TORRANCE (CBSLA) — Luscious lashes have always played a role in Suki Avery’s makeup routine. But when chemotherapy took her eyelashes away, a cancer survivor with a passion for glamour came up with a solution in her very own kitchen. She traveled around the world as a flight attendant for the past 20 years until she was hit with stage four breast cancer.
“I didn’t know what my life is supposed to be about, what purpose I could have,” said Avery. “So it was definitely the hardest thing I ever had to go through.”
After being cancer-free for three years now, her hair has grown back. But, her beloved eyelashes never did. She tried regrowth serums and strip lashes, but the adhesives and chemicals irritated her skin.
Avery decided to develop her own magnetic lash system, “Suki Lash,” after experimenting with many plant based ingredients. The lash system is $150 and includes two sets of eyelashes. Each set can be worn thirty times.
She hopes her lash system can inspire other women and cancer survivors to feel beautiful.
The California Department of Public Health issued the following statement:
“The California Sherman Food, Drug, and Cosmetic Law does not specify location for manufacturing cosmetics. It is the firm’s responsibility to manufacture cosmetics in an environment that will not cause them to become adulterated. A cosmetic product can become adulterated in some of the following ways: if it contains harmful substances, filth, or microbial contamination. The cosmetic has been produced, prepared, packed, or held under insanitary conditions whereby it may have become contaminated with filth, or whereby it may have been rendered injurious to health. It is against the law for any person to manufacture, sell, deliver, hold, or offer for sale any cosmetic that is adulterated.

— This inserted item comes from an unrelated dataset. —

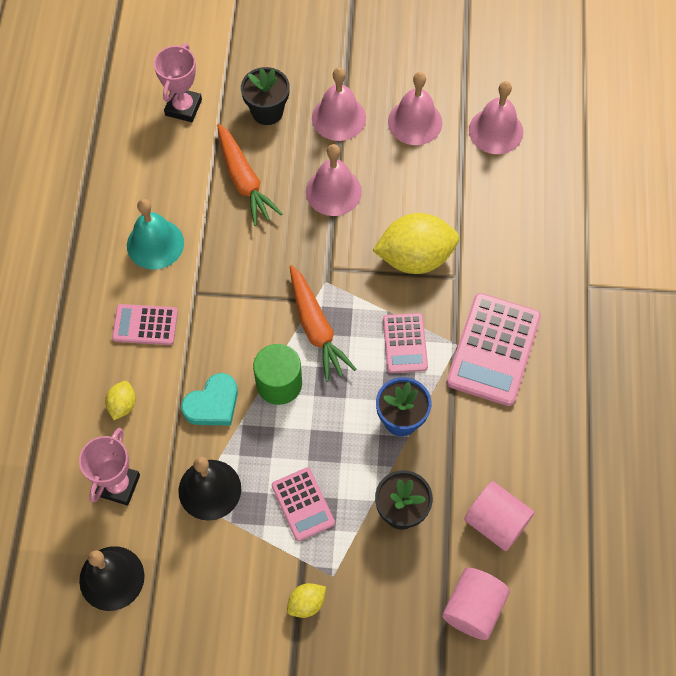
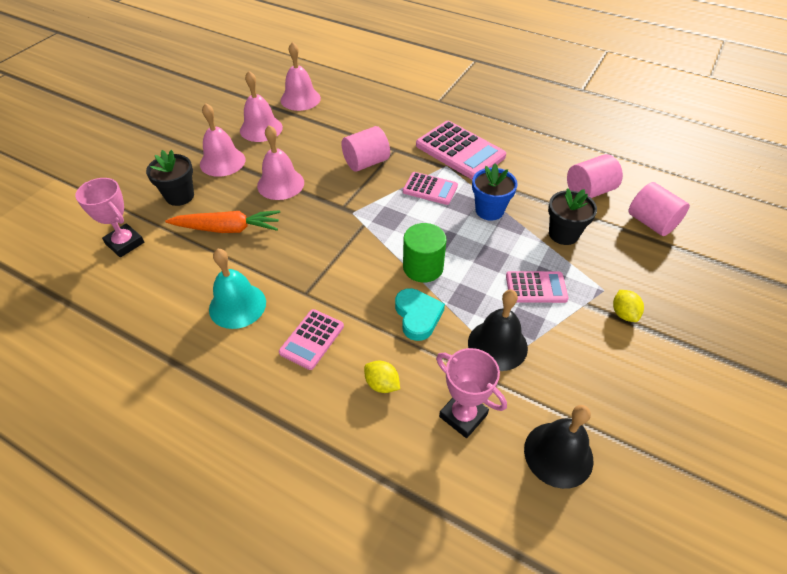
camera: 65 degrees left, 15 degrees down
(316, 328) = (388, 230): orange carrot -> none
(415, 257) = (366, 162): yellow lemon -> pink cylinder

When manufacturing cosmetics, the following factors need to be considered to help keep the process safe and products from becoming adulterated. The building is of suitable design, size, and contains sufficient space to perform necessary operations including orderly storage of materials, cleaning, and sanitation. The floors, walls, and ceiling are constructed of smooth, easily cleanable surfaces and are kept in good repair. Equipment is of appropriate design to facilitate adequate cleaning and sanitation, and prevent buildup of material, or adulteration with lubricants, dirt, or sanitizing agent. Persons coming into direct contact with cosmetic materials, finished products, or the manufacturing area are controlled to prevent adulteration. Consumption of foods or drinks are restricted to a designated area. Raw materials, packaging materials and containers are stored and handled in a manner which prevents mix-up; contamination with microorganisms; or other chemicals which may cause the product to be adulterated. The production process is controlled including equipment, materials, and personnel.
Residential properties typically are not constructed or conducive to the manufacturing of regulated commercial product. For example, the floors, walls and ceiling are not easily cleanable. It may be difficult to control persons coming into direct contact with cosmetic materials and products. In a residential setting, cosmetics may be exposed to potential microbiological contamination from preparing foods for personal use, chemical and physical contamination from pests, allergens, pets, children, visitors, kitchen cleaners, and other vectors.
Although cosmetic registration is voluntary in California, cosmetic products manufactured at a facility are subject to inspection and must be open to inspection at any reasonable time. The factors will be looked at during the inspection are discussed above. Lastly, there may also be other state, federal, and local requirements including zoning, waste disposal, air quality, and fire hazards that may prohibit manufacturing of cosmetics in a residential kitchen.”